What does not trigger failover:
- HTTP 5xx errors from upstream — these usually mean the model returned something, just not what you wanted. Failing over could double-bill you.
- HTTP 429 (rate-limited) — same reasoning.
- HTTP 4xx (bad request) — your payload is the problem; retrying with a different model won't help.
If you want failover on those conditions, file a feature request — for now we're keeping the trigger surface deliberately minimal.
Per-request override
If you want a specific model for one request, just call it by name.
privaterouter/qwen-pro always means "use qwen-pro, single shot, no
failover", regardless of whether auto-routing is enabled. Only the exact
string privaterouter/auto triggers the chain.
This is useful when you want deterministic behaviour for production
traffic but still want privaterouter/auto available for development.
Limits
| Field | Range | Default |
|---|---|---|
timeout_ms | 1000 – 120000 | 30000 |
max_attempts | 1 – 10 | 3 |
| Fallback chain length | 0 – 10 | 0 |
Validation rules:
- The sentinel
privaterouter/automay not appear in the fallback chain or as the preferred model (it's the trigger, not a target). - A model can't appear more than once in your chain.
- Your preferred model must not also be in your fallback chain.
- All referenced models must be on your current plan.
Billing
The cost line on your invoice reflects the model that served each request, not the sentinel.

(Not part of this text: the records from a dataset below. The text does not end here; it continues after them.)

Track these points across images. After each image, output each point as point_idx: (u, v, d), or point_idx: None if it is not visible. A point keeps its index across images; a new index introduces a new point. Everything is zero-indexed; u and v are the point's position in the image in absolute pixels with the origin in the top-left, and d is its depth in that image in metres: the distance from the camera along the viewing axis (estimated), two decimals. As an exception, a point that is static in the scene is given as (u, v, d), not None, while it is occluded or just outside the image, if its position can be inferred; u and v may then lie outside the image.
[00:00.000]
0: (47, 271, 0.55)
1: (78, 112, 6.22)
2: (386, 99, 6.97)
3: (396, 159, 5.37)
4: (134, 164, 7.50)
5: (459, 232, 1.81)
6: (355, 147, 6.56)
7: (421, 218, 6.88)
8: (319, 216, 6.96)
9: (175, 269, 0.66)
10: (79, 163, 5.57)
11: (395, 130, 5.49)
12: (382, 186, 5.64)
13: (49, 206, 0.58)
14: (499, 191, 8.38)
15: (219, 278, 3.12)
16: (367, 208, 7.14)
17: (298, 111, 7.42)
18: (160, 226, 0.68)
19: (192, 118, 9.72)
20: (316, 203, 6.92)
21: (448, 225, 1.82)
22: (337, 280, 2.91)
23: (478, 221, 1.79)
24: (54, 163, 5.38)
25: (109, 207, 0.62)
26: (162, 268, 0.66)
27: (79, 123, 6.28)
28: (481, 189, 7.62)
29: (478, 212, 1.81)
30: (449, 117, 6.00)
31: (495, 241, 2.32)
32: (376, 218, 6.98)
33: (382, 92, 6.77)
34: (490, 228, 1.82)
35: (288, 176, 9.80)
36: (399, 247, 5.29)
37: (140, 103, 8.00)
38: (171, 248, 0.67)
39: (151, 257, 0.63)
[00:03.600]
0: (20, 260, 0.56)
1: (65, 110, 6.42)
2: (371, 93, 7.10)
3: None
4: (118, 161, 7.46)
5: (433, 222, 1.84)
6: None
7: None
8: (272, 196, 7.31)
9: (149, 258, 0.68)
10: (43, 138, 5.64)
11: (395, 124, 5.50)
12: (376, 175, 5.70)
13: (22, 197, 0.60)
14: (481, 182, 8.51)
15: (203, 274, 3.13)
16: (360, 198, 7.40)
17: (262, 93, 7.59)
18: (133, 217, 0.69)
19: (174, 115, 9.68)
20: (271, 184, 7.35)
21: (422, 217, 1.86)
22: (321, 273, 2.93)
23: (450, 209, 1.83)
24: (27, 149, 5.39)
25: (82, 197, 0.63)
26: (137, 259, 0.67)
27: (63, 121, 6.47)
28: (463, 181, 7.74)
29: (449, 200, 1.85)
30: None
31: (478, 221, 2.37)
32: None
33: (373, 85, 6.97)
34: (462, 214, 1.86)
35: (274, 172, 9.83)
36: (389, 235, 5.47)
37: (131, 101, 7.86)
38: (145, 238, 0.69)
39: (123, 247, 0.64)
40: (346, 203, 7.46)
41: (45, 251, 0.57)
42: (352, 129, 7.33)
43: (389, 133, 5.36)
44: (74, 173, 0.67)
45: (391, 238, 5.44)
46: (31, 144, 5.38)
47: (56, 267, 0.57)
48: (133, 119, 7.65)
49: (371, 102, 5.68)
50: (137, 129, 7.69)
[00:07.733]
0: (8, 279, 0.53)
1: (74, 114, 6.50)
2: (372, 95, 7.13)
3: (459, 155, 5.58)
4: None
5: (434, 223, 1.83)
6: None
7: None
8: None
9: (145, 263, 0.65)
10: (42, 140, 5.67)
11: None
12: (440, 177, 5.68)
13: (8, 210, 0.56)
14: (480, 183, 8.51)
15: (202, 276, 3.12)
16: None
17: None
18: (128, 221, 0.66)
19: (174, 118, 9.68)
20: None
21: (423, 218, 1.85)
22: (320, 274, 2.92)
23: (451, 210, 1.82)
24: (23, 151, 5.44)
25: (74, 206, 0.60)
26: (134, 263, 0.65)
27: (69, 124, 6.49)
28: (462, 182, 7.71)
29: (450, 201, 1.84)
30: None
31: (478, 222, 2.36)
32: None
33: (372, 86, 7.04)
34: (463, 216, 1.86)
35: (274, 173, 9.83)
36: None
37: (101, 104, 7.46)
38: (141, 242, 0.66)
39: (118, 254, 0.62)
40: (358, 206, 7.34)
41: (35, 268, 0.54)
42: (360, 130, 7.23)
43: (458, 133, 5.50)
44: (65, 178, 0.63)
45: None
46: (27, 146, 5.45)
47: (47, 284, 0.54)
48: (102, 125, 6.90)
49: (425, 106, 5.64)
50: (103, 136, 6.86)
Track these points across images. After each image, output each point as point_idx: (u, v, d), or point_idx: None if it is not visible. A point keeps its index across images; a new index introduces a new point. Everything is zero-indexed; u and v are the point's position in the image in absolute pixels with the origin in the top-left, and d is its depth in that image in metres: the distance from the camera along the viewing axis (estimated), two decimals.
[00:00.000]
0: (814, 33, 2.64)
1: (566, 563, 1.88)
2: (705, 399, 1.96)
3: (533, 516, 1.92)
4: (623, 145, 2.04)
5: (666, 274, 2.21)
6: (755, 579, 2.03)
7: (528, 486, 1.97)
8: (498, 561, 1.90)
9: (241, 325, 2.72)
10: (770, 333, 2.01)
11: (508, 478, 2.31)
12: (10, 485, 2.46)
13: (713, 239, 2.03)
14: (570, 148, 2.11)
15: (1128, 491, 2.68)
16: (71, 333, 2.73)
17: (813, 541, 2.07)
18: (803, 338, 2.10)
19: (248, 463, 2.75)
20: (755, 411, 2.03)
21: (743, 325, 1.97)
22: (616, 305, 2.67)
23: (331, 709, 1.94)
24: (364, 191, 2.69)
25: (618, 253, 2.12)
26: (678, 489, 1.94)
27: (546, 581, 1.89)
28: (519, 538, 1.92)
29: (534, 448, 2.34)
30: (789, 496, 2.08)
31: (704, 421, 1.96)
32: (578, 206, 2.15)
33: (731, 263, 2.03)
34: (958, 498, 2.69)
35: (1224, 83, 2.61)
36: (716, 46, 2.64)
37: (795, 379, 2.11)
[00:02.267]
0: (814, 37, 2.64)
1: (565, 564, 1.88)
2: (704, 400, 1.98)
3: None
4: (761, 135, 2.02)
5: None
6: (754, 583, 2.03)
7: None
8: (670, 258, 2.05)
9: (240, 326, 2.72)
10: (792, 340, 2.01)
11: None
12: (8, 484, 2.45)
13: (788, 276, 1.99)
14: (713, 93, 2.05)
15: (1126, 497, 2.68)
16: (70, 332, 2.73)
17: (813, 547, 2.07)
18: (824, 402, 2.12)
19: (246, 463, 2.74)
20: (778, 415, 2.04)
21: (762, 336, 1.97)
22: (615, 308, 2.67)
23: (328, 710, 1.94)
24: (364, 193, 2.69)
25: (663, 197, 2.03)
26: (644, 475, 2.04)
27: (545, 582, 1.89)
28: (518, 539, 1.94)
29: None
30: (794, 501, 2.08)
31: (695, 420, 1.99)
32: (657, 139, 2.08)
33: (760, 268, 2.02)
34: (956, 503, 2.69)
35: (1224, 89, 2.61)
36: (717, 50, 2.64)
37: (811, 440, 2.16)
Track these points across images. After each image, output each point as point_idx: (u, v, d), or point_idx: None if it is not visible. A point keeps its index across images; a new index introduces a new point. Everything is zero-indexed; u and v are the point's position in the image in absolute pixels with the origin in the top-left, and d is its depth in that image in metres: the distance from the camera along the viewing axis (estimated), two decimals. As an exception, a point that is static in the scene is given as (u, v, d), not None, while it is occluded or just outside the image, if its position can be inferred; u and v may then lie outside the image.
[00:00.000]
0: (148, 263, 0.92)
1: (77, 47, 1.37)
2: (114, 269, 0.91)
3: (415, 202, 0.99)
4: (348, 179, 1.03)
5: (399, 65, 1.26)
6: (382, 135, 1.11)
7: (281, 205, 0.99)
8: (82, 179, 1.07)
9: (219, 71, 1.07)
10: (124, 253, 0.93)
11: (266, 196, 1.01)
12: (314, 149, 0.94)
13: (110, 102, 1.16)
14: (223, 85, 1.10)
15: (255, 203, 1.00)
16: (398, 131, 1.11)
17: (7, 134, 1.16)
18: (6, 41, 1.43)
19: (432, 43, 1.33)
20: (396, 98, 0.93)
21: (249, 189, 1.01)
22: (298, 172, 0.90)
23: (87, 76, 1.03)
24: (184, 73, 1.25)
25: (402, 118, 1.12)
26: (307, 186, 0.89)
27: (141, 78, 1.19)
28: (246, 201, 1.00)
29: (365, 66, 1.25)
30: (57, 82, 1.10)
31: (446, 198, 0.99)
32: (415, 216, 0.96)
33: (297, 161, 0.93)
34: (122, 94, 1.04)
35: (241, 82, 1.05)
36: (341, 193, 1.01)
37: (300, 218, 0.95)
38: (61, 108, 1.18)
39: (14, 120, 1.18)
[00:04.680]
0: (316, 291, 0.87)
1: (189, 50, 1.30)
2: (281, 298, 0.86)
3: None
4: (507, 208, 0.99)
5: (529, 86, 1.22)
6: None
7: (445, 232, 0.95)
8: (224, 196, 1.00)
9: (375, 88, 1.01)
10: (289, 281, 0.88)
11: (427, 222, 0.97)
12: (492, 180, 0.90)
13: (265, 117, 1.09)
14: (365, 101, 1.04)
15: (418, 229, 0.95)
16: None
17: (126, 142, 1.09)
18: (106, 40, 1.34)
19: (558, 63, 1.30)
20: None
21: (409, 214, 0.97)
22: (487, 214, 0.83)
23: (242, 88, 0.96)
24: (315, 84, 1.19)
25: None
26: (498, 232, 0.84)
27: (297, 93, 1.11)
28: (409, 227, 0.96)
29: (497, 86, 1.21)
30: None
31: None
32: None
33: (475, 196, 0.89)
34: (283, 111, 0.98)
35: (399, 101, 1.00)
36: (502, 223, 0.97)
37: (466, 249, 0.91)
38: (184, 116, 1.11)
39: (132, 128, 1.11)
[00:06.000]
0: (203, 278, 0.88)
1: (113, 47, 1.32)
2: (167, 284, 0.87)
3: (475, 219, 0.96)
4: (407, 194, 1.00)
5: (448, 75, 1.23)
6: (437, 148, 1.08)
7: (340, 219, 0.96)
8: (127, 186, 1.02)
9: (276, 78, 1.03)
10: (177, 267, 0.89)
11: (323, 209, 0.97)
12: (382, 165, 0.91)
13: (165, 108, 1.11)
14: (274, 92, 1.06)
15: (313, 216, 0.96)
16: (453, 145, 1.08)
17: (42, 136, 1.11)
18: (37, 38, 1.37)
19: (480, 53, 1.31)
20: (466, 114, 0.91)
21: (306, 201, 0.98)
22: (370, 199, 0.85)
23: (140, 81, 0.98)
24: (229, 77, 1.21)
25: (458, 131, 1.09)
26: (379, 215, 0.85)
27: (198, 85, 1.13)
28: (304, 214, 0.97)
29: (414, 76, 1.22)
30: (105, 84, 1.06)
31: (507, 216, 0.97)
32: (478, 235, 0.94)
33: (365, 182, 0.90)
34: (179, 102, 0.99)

If your preferred model timed out and the second model served, you pay for the second model. If all attempts timed out, you pay nothing for that request (we return 504).
This is intentional: it keeps the cost transparent and makes auto-routing safe to leave on across your whole fleet.
Composing with plugins
The Pareto Router plugin layers a
task-aware tier hint on top of privaterouter/auto. Pass
routing_tier (fast / code / quality) in your request body, or
set a default on the Plugins page, and the router prepends a
family-preferred model to your existing fallback chain — so tier hints
and the timeout-fallback chain compose cleanly.